Closed tleonhardt closed 6 years ago

tleonhardt commented 6 years ago

The ability to abbreviate commands has always seemed like an anti-feature. The presence of good tab-completion of command names makes it completely unnecessary to allow for accepting abbreviated command names. While accepting abbreviated command names can result in users accidentally doing something quite unintentional. Supporting abbreviated commands significantly complicates other support for several other features and it has outright never worked in combination with multi line commands, which we have documented.

The cmd2.Cmd.abbrev attribute which supports abbreviated commands should be removed entirely.

Associated documentation, unit tests, and examples will all need to be updated and the CHANGELOG will need to adequately communicate this potentially breaking change.

tleonhardt commented 6 years ago

@kotfu Let me know if you have a problem with removing abbreviated commands. It is something I have been thinking about removing for around a year and I would like to finally get rid of it as long as you do not have a strong objection.

kotfu commented 6 years ago

No objections here. Tab completion is super easy, and if you really want to still offer abbreviated commands, you can just create do_command() methods for both the long and the short name.
****************
REQUIREMENT 1:
Answer these questions about the discussion of abbreviated commands:
(a) Which attribute should be removed?
(b) With which kind of commands has abbreviation never worked?
(c) What does kotfu say you can do if you still want to offer abbreviated commands?
The entries come from a different source than the discussion about abbreviated commands.
****************
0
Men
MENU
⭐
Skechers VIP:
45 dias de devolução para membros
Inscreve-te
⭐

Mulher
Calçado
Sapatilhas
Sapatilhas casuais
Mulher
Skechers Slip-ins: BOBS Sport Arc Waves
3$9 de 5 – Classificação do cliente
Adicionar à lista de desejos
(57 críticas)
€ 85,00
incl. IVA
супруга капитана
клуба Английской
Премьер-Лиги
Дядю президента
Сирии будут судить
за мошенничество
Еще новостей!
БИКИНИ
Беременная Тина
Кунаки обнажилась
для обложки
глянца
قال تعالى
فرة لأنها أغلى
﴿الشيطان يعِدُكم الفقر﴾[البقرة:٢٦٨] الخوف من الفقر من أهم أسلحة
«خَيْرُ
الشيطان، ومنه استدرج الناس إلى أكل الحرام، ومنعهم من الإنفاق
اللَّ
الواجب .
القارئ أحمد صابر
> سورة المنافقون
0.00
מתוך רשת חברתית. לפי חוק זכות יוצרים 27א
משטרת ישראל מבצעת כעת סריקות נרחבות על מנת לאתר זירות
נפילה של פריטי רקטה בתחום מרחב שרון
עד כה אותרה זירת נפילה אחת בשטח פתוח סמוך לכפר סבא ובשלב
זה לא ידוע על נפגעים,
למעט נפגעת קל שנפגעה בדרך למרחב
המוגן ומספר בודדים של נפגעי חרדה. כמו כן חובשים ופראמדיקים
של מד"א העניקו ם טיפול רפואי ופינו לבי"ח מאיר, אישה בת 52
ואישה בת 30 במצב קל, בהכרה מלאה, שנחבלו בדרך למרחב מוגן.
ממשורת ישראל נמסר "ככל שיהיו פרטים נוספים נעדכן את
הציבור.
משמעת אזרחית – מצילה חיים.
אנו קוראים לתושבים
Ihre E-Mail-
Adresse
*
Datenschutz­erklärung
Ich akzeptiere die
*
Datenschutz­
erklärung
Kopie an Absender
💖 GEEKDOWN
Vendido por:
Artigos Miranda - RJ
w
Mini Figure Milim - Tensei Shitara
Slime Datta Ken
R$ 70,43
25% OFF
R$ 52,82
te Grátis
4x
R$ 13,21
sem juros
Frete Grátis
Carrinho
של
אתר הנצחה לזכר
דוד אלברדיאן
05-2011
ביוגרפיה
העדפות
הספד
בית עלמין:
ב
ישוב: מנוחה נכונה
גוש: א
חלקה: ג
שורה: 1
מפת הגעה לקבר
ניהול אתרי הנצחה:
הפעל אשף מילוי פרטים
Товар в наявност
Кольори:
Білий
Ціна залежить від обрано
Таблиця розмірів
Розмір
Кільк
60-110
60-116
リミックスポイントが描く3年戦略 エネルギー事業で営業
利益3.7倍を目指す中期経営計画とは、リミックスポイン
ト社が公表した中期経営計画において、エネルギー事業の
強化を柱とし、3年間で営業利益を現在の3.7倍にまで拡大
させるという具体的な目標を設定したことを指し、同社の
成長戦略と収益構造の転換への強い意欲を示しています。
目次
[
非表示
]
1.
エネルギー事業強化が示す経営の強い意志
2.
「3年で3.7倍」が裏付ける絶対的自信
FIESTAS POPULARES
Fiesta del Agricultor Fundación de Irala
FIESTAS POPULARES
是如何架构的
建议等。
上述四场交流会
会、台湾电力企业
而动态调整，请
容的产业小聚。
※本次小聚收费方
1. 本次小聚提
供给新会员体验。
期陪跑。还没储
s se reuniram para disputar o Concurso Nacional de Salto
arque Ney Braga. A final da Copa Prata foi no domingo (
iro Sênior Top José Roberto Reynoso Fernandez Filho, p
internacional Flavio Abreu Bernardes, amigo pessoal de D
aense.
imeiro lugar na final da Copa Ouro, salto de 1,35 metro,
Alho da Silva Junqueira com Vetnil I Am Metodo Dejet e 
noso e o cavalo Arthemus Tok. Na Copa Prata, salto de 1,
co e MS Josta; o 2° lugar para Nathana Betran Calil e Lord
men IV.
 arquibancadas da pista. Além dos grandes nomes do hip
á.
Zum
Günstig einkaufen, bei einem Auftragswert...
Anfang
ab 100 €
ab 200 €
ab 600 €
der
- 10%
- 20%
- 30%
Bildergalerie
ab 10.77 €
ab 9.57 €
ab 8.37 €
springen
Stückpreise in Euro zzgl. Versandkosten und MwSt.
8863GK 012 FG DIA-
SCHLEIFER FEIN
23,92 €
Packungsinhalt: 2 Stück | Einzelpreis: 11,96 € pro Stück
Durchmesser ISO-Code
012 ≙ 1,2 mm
****************
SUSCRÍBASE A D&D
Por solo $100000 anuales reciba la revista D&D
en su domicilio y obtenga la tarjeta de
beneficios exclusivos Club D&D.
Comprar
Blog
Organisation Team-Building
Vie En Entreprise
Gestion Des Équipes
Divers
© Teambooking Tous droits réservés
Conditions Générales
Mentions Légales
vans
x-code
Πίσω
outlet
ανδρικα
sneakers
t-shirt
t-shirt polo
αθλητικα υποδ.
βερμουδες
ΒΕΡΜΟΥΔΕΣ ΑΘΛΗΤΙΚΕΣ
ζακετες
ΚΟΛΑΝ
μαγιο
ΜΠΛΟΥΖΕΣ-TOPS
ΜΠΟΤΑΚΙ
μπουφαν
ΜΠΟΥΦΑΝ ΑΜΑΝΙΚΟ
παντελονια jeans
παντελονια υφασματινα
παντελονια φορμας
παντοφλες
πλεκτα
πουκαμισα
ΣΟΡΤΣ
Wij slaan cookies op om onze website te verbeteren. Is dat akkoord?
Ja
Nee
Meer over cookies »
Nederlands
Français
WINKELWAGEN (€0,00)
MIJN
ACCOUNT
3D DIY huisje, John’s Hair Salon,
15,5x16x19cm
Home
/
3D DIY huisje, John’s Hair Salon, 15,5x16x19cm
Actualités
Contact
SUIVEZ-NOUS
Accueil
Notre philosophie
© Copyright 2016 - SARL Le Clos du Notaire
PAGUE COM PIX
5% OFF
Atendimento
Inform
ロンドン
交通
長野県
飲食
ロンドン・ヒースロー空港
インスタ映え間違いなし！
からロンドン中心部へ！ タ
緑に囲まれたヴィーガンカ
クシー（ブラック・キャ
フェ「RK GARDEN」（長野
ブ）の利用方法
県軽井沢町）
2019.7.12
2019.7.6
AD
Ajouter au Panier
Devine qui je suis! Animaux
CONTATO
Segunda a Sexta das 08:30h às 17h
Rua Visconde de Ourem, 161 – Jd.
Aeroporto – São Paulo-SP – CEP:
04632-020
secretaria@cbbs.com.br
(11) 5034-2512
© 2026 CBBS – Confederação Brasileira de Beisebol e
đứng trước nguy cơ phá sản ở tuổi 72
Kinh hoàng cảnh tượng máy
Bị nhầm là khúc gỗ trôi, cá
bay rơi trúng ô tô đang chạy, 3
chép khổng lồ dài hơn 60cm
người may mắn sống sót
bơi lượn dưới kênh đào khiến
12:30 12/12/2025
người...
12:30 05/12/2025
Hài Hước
****************
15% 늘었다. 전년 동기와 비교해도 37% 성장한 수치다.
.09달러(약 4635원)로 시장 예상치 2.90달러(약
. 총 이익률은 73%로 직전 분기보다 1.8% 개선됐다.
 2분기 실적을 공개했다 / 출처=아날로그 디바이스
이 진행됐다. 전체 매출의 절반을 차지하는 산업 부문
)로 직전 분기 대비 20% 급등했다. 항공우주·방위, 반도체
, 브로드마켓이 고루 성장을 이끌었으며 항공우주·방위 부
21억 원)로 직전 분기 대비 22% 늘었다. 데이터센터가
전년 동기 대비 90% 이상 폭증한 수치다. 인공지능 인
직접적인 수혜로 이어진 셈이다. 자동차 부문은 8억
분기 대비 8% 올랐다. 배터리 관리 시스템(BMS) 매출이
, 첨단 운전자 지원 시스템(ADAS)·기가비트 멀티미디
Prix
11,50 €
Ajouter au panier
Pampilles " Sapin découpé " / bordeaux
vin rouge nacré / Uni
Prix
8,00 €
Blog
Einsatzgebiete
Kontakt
****************
REQUIREMENT 2:
Which lines in the entries start with the line containing "15% 늘었다. 전년 동기와 비교해도 37% 성장한 수치다." and end with the line containing "21억 원)로 직전 분기 대비 22% 늘었다. 데이터센터가"? Quote them, including both ends.

TASK ANSWER 1:
(a) cmd2.Cmd.abbrev
(b) Multi line commands
(c) Create do_command() methods for both the long and the short name.

TASK ANSWER 2:
15% 늘었다. 전년 동기와 비교해도 37% 성장한 수치다.
.09달러(약 4635원)로 시장 예상치 2.90달러(약
. 총 이익률은 73%로 직전 분기보다 1.8% 개선됐다.
 2분기 실적을 공개했다 / 출처=아날로그 디바이스
이 진행됐다. 전체 매출의 절반을 차지하는 산업 부문
)로 직전 분기 대비 20% 급등했다. 항공우주·방위, 반도체
, 브로드마켓이 고루 성장을 이끌었으며 항공우주·방위 부
21억 원)로 직전 분기 대비 22% 늘었다. 데이터센터가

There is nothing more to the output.